Diş çekim işlemi, bir diş doktoru ya da ağız cerrahi tarafından gerçekleştirilen uygulamalardan bir tanesidir. Diş çekimi, genel, lokal, intravenöz anestezi ya da farklı bir kombinasyonuyla nispeten çabuk uygulanan bir ayakta tedavi prosedürüdür. Kısacası dişin kemikteki soket ismi ile bilinen yuvasından cerrahi müdahale ile çekip çıkarılmasına diş çekimi denilmektedir.
Diş çekim işleminin ardından meydana gelen boşluk birkaç gün içerisinde kapanmaya başlamaktadır. Fakat bu boşluğun yumuşak dokuyla kapanması ortalama iki- üç hafta devam edebilmektedir. Kemiklerin tamamı ile kendini toparlayabilmesi ortalama altı aylık bir zaman almaktadır. Dişin konumu ve büyüklüğü, kişinin yaşı ve öteki dişlerin yapısı ile ilişkili olarak, çekim yapılan dişin oluşturduğu boşluğun kapanma zamanı uzayıp, kısalabilmektedir.
Diş Çekim İşlemi Nasıl Yapılır?
Diş çekim işlemi, diş doktorlarıyla cerrahi uygulaması yapmak için özel eğitim görmüş diş doktorları olan ağız cerrahları tarafından yapabilmektedirler. Diş çekim işleminden evvel diş doktoru kişiye dişin alınacağı kısmı uyuşturmak için bir lokal anestezi enjeksiyonu vermektedir. Bazı durumlarda, bilhassa gömülü olan yirmilik yaş diş çekim işlemlerinde diş doktoru daha kuvvetli bir genel anestezi tercih edebilmektedir. Bu genel anestezi sancıyı engelleyecek ve prosedür süresince kişiyi uyutacaktır. Bu tür diş çekimlerin dişi saran kemik ve diş eti dokusu çoğu zaman kesilmektedir. Ardından forseps tercih ederek dişi kavrayacaktır ve diş bölgesinde normalde hareketsiz tutan çene kemiğiyle bağlarından gevşetebilmek için hafif bir şekilde geri ileri oynatacaktır.

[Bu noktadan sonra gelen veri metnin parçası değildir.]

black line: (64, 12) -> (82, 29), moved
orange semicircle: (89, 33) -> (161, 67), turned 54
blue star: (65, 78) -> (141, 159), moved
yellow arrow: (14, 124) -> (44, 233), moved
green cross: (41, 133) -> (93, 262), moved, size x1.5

Bazı olaylarda güçlük ile çekilen bir diş çok parçalı bir durumda da çıkartılabilmektedir.
Diş çekim işleminin ardından kanamaların olması olağan ve gerekli bir durumdur. Genel olarak dişten geriye kalan oyukta bir kan pıhtısı ortaya çıkmaktadır. Diş doktoru diş oyuğuna gazlı bir bez konumlandırır ve kanamayı durdurmaya destek olabilmek için kişiye ısırmasını söylemektedir. Bazı olaylarda diş doktoru diş kısmındaki diş eti kenarlarının düzgün bir şekilde kapanabilmesi için kendiliğinden çözünebilen birkaç dikiş atılabilmektedir. Bazı durumlarda, soketteki kan pıhtısı gevşemeye başlayarak düşer ve oyuktaki kemiği ortaya çıkartır. Bu acı veren ve tehlikeli bir durum olmaktadır. Bu septik soket olarak isimlendirilen duruma bunun yanı sıra kuru soket ismi de verilmektedir. İyileşmenin başlayabilmesi için kan pıhtısının oluşması gerektiğinden, diş doktoru buna destek olmak üzere antibiyotik ya da antiseptik kapsayan bir ağrı kesici macunu, birkaç günlüğüne sokete konumlandırabilir.